Unplugged überzeugend: Bei ihrem Berliner Konzert kommt Cassandra Steens voluminöse Stimme erst im zweiten Show-Teil richtig zur Geltung.

Rebecca Schindler
Cassandra Steen ist mit ihrem dritten und bisher erfolgreichsten Album "Mir so nah" auf Tour
Cassandra Steen ist mit ihrem dritten und bisher erfolgreichsten Album "Mir so nah" auf TourFoto: dpa

Lange Zeit war es ruhig um sie, doch nun ist sie zurück: Cassandra Steen, ehemalige Sängerin der Band Glashaus („Wenn das Liebe ist“) und Duettpartnerin von Adel Tawil („Stadt“). Jetzt steht sie wieder Solo auf der Bühne und reist mit ihrer Tour „Mir so nah“ und der aktuellen Single „Tanz“ quer durch Deutschland. Mit riesigen Kreolen und einem weißen Shirt, auf dem ihr eigenes Porträtfoto zu sehen ist, verzückt Steen das Publikum im Berliner Postbahnhof durch ihre soulige und klare Stimme. Mit im Gepäck: ihr mittlerweile drittes und erfolgreichstes Album, das es bis auf Platz fünf der Charts schaffte. Doch die amerikanische Schwäbin scheint sich nicht mehr nur auf ihren Gesang zu verlassen, unterlegt stattdessen fast jede Up-Tempo-Nummer mit gängigen Dancefloor-Effekten. Und davon gibt es viele, obwohl Steen eher für ihre unter die Haut gehenden Balladen bekannt ist.

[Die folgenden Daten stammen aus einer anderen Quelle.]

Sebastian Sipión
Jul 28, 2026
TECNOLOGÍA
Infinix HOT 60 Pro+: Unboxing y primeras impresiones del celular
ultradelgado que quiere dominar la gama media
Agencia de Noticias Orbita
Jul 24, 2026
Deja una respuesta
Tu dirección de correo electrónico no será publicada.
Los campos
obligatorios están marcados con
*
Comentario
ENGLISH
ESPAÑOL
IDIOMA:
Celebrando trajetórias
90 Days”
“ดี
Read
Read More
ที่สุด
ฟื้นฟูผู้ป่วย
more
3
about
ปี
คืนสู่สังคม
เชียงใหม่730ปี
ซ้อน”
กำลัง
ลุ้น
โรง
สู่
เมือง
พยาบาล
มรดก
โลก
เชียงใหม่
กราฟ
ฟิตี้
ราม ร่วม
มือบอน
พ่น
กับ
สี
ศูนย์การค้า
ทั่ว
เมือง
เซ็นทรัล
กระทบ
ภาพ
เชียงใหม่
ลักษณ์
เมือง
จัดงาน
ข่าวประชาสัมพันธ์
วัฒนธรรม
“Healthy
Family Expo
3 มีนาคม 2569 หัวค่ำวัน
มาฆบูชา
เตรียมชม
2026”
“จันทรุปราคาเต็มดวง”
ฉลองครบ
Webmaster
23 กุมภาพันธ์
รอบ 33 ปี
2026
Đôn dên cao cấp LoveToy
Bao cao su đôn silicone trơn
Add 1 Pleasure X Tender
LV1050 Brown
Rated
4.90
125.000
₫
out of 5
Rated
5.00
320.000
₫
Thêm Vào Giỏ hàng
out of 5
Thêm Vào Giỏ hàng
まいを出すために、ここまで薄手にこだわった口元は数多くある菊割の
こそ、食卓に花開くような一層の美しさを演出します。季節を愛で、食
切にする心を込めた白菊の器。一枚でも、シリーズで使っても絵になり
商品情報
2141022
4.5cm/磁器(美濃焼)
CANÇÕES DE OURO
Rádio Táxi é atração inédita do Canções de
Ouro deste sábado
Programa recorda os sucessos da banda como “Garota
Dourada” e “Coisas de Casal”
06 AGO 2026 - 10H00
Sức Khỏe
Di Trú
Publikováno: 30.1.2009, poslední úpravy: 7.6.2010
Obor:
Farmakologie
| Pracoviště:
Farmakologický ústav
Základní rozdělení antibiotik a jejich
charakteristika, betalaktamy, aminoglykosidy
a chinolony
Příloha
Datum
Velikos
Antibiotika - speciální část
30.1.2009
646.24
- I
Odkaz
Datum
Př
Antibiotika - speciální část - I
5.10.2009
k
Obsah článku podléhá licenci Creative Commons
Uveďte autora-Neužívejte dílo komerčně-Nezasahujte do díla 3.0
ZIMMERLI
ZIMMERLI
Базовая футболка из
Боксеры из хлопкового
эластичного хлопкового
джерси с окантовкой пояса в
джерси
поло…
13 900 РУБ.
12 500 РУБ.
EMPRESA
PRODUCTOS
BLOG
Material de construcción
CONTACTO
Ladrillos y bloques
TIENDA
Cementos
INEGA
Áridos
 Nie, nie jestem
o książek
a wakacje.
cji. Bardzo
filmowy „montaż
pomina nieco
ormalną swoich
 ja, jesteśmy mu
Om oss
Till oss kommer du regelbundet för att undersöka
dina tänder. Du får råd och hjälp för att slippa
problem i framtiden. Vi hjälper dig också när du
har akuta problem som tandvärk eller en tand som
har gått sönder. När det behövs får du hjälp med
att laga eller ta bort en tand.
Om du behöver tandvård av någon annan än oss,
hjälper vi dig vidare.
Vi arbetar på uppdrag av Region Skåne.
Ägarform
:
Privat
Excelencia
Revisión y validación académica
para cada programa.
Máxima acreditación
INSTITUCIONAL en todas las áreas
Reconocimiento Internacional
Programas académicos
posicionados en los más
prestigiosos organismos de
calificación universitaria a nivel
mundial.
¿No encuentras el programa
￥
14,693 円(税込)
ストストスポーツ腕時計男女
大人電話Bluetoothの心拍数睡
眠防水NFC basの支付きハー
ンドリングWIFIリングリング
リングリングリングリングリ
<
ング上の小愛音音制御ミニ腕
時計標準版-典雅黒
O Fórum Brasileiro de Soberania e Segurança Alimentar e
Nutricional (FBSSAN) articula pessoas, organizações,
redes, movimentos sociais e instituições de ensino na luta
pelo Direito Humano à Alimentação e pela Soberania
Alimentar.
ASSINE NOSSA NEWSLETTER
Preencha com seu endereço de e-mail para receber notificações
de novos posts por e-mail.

Leider geht so im ersten Teil der Show ihre sonst so eindringliche Stimme unter. Steen versteckt sich hinter einer vierköpfigen Band und einem Background-Chor, bestehend aus zwei Frauen und einem Mann. Erst nach kurzem Umbau kommt die 31-Jährige aus sich heraus und überzeugt neben akustischer Gitarre, Bongos und Rasseln. Während dieser Unplugged-Nummern kommt Steens gewaltiger Stimmumfang endlich einmal richtig zur Geltung. Daneben bleibt noch genug Platz für ihre Crew im Hintergrund: So übernimmt Backgroundsänger Daniel den gewaltigen Stimmpart von Xavier Naidoo in dem Song „Lass mich nicht hier“ und auch die Musiker können mit Gitarren-, Schlagzeug- und Pianosoli glänzen.